Proposing The Next Frontier
Two persistent ideas in AI discourse are that AI is existential and that AI will widen the economic moat between users and deniers. Existentialism often gets misconstrued as the idea that AI will replace people and make certain jobs extinct. The more accurate tie-in is not that people’s work will disappear, but rather that the rules of the game change and the basis of advantage shifts. AI is existential because it changes how advantage compounds over time, rewarding organizations that adapt faster and learn more systematically. Baseball mirrors business in that it consists of competing firms with differing payrolls, operating on different information, and subject to strong feedback loops. It therefore stands to reason that in baseball, organizations that invest in AI systems will separate in decision-making quality from those that do not.
Putting this plan into action will take discipline. Most teams likely perform decision support on their own transactions, recapping what a model said, how much was paid, and how much surplus value was believed to be gained. Fewer teams likely perform decision support on all transactions. Like anything in life, when you do not know exactly where you are going, it is important to understand where you are. The same holds true for determining what unstructured data is worth creating. MLB Trade Rumors and baseball news outlets will cover the basics of every transaction, but what specific knowledge does an organization have that can shed light on why a transaction took place? Was there agent familiarity that influenced the deal? Did the player train at a certain facility from which a certain organization regularly acquires talent? Did a high-ranking executive trust a recommendation from a former colleague with prior exposure to the player? These factors undoubtedly play a role in decision-making, yet are difficult to retrospectively quantify because of current modeling limitations.

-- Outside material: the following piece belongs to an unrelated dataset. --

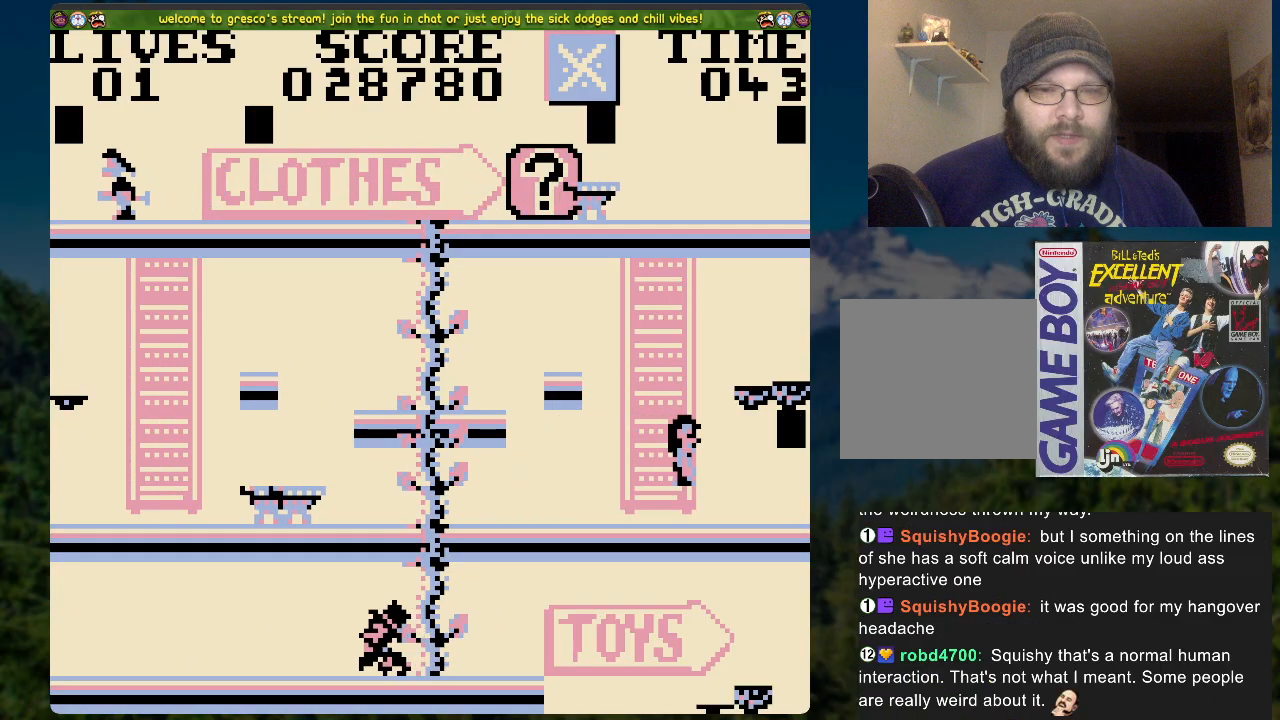
{"buttons": ["DPAD_LEFT"], "left_stick": "center", "right_stick": "center", "events": [[17, "A", "down"], [117, "A", "up"], [234, "DPAD_RIGHT", "up"], [318, "DPAD_LEFT", "down"]]}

The case for AI is not that it is going to lead to perfect decision-making. Its value lies in acknowledging that current systems do not capture everything, and that the more uncertainty can be reduced, the better decision-making will be in the long run. The purpose of decision support is not merely to justify decisions, but to preserve reasoning. Decision support becomes more useful when there is a systematic way to learn from past biases, especially when that process also strips out human bias. AI, and large language models specifically, represent a meaningful next step because, given the right inputs, they can help organizations retain context, identify which situational factors repeatedly mattered, and recalibrate beliefs as evidence accumulates.

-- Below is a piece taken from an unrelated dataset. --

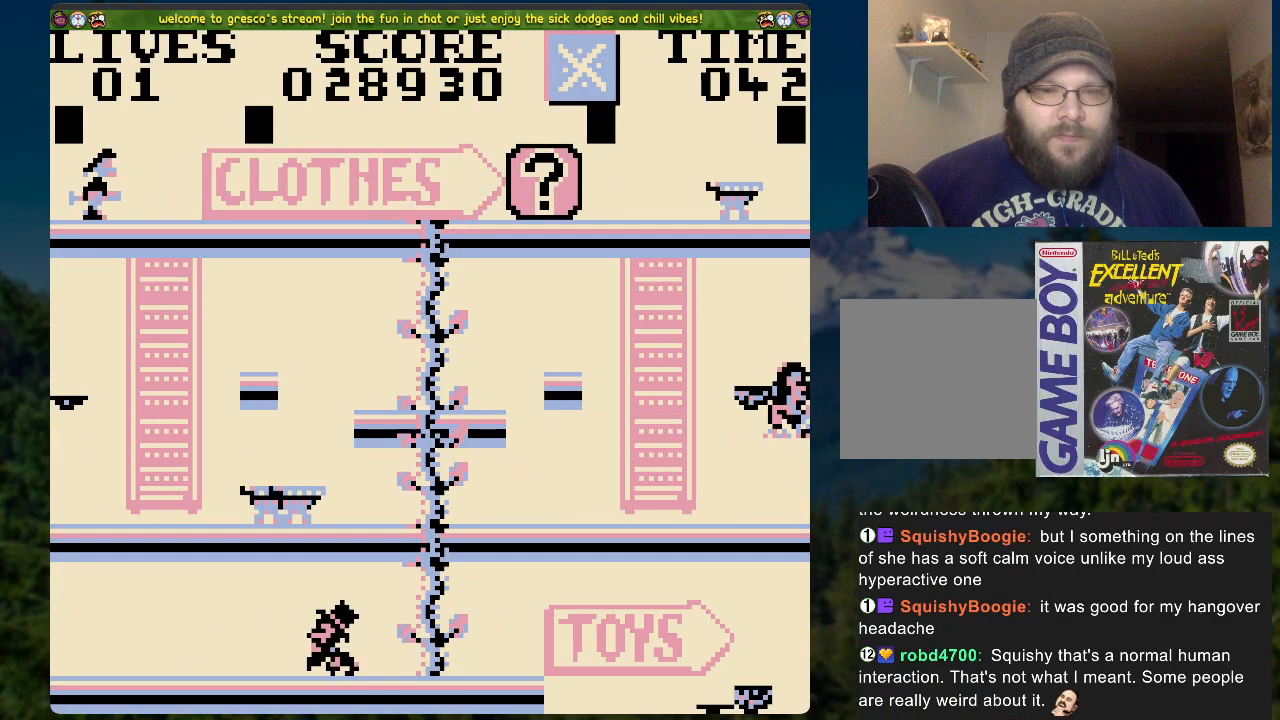
{"buttons": ["DPAD_LEFT"], "left_stick": "center", "right_stick": "center", "events": []}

A practical way to begin would be to address one problem, such as trade deadline transactions. Following each successive deal made at the deadline, an organization could log considerations not currently captured by models or public reporting. An LLM could already access internal valuations, player archetypes, and external articles, but it would otherwise lack insight into the contextual factors discussed internally. Capturing perceived risks, non-model inputs, and points of internal debate does not require new workflows, but rather a deliberate effort to preserve information already exchanged in meetings and calls. In the long run, this discipline creates an institutional record of judgment that reflects both how other organizations tend to operate and how internal decision-making evolves.